On peut se gargariser de mots creux (remettre le résident à sa place de citoyen, développer un nouvel espace qui s’affranchit des murs, redessiner le vivre ensemble, préfigurer l’EHPAD de demain, partager les connaissances et les compétences des résidents, valoriser la personne âgée dans sa globalité et ses capacités…). On peut imaginer faire des ateliers de philosophie, d’art floral, de graff, de socio esthétique… c’est tout à l’honneur des animateurs et nous ne pouvons que les remercier de leur investissement au quotidien.
Cependant la réalité est toute autre.
Les résidents vieillissent et sont de plus en plus dépendants, de moins en moins en capacité d’avoir une vie sociale et d'être dans l'échange. Le manque criant de personnel certains jours et particulièrement le dimanche, le maintien alité de personnes que l’on n’a pas le temps de lever, la douche une fois par semaine, le repas qui refroidit inexorablement sur la table roulante hors de portée car deux soignants pour un étage c’est insuffisant, le verre d’eau trop lourd et la carafe trop distante… les effluves des patients les plus incontinents, le surnombre de résidents en fauteuil dans une salle commune bondée avec comme seule animation une télévision allumée sur un programme de dessin animé japonais …
C’est le quotidien non romancé de trop nombreuses maisons de retraite.

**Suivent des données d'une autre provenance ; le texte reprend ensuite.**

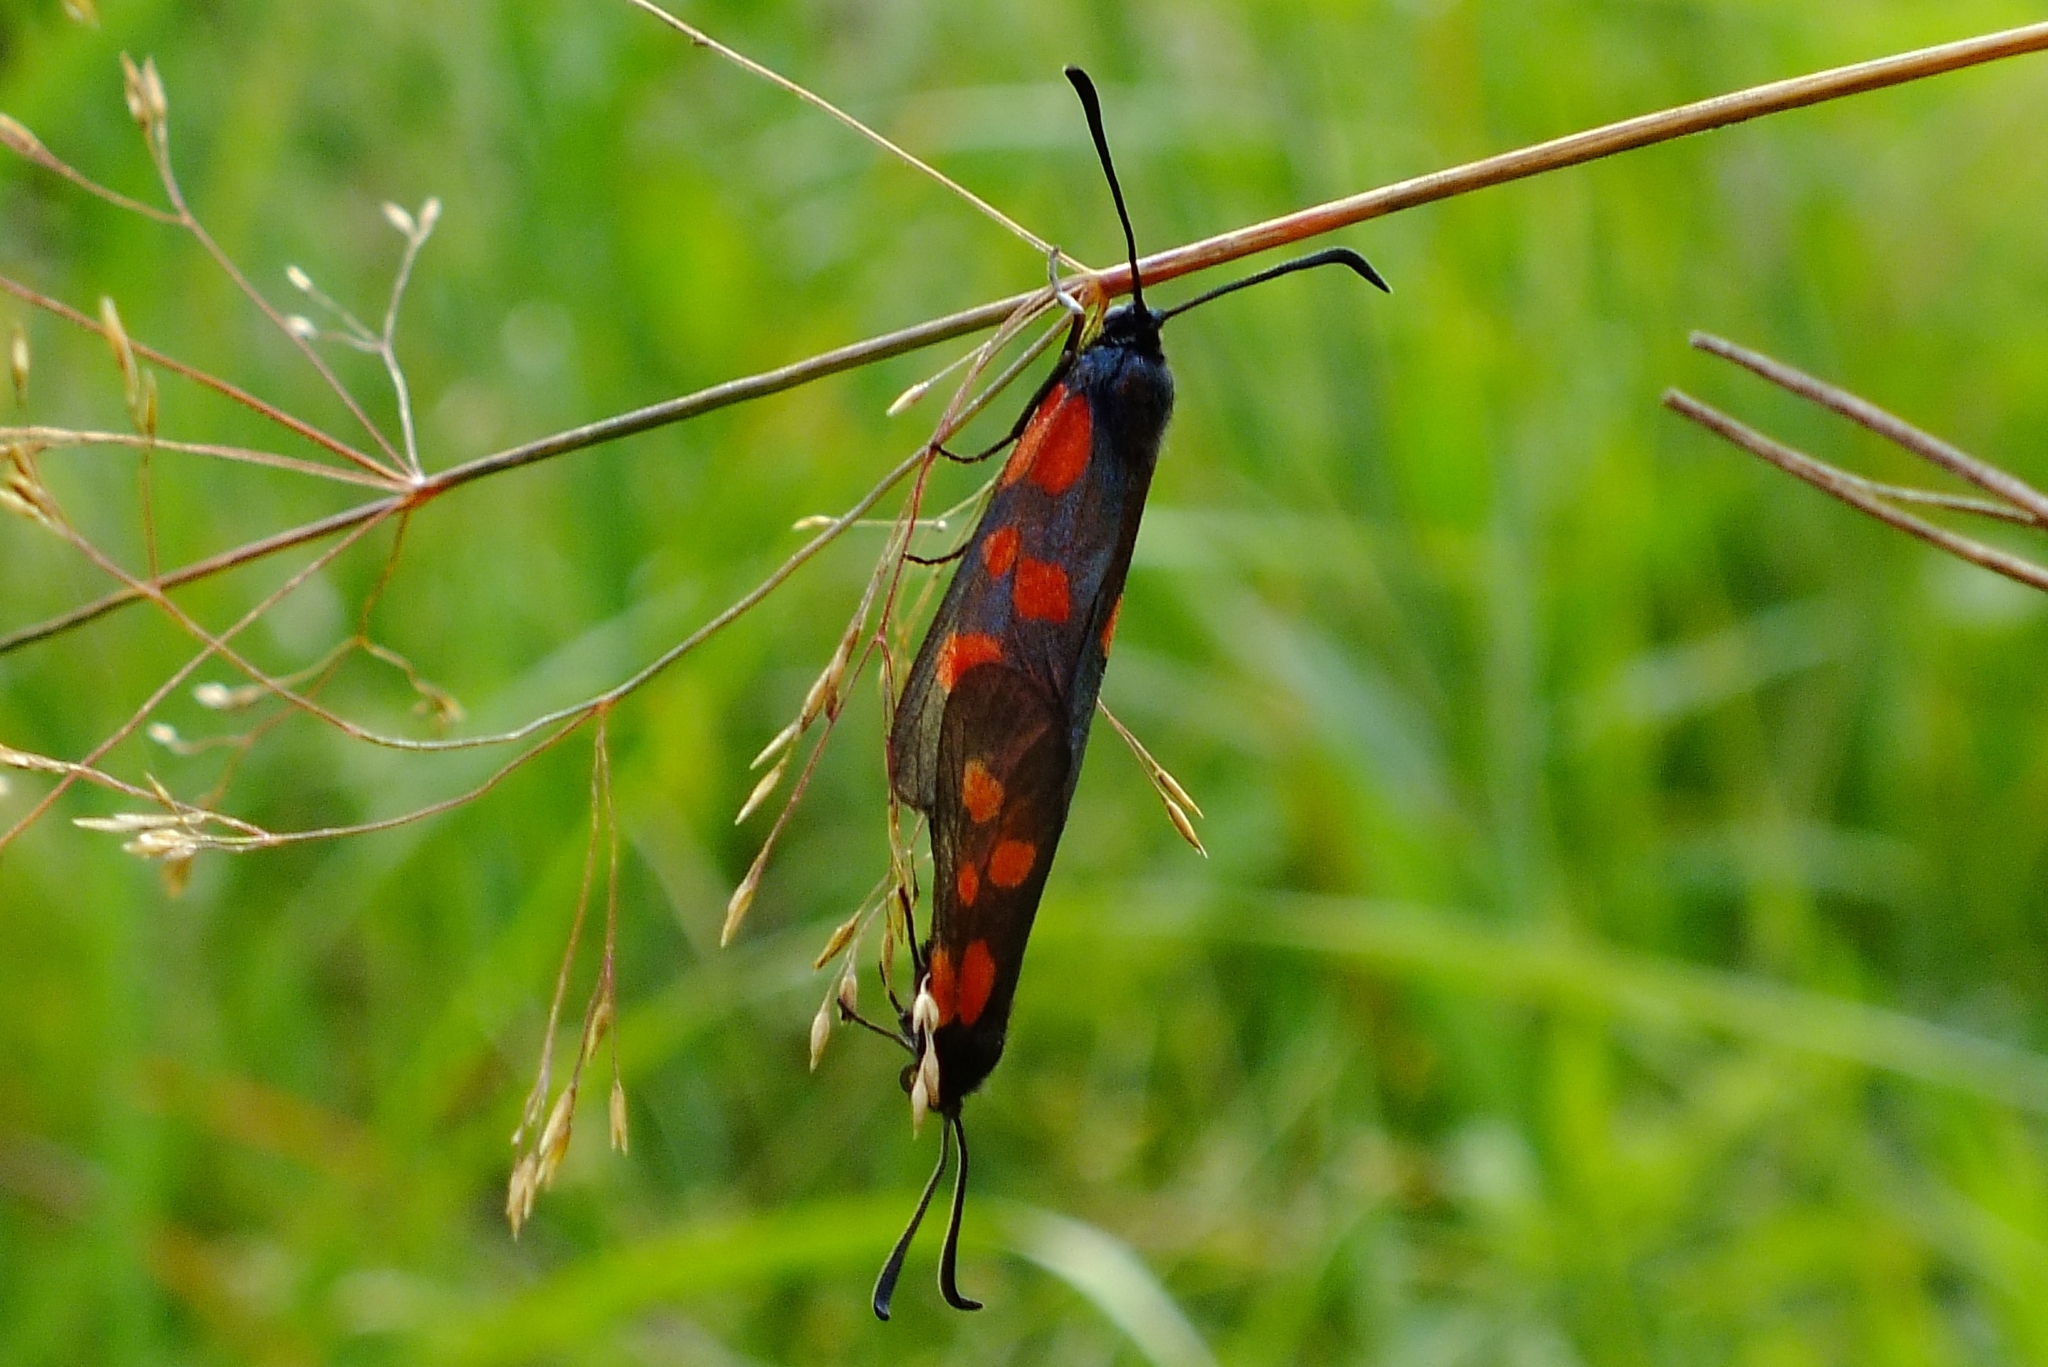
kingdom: Animalia
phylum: Arthropoda
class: Insecta
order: Lepidoptera
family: Zygaenidae
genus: Zygaena
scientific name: Zygaena viciae
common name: New forest burnet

C’est le quotidien des pensionnaires, des familles et des agents épuisés, trop peu nombreux dans tous ces pavillons et c’est particulièrement vrai aux Félibres qui malgré ses équipements neufs est en état de tension extrême au niveau des personnels.
Je demande aux élus qui ont défilé dans le jardin partagé (Pour mémoire, il existait déjà et après une phase d’intérêt initial, il retombera assez vite en friche), qui ont applaudi à cette réalisation, certainement utile, mais vraiment non prioritaire, de venir de manière impromptue, non organisée, individuelle, au 2ème ou 3ème étage du pavillon D et de se faire leur propre idée.
N’oubliez pas de visiter les toilettes d’une chambre également où les WC doivent dater de trois décennies. En voilà une vraie priorité à financer pour 150 000 euros : refaire les toilettes !
Le constat est amer. On me rétorquera que ce n’est pas le même budget. Qu’il y avait une opportunité de Fonds de France Relance et de Fonds Européens destinés aux tiers-lieu en EHPAD… mais dans ce cas, sachons rester discrets sur ce type de réalisation tant la priorité est ailleurs.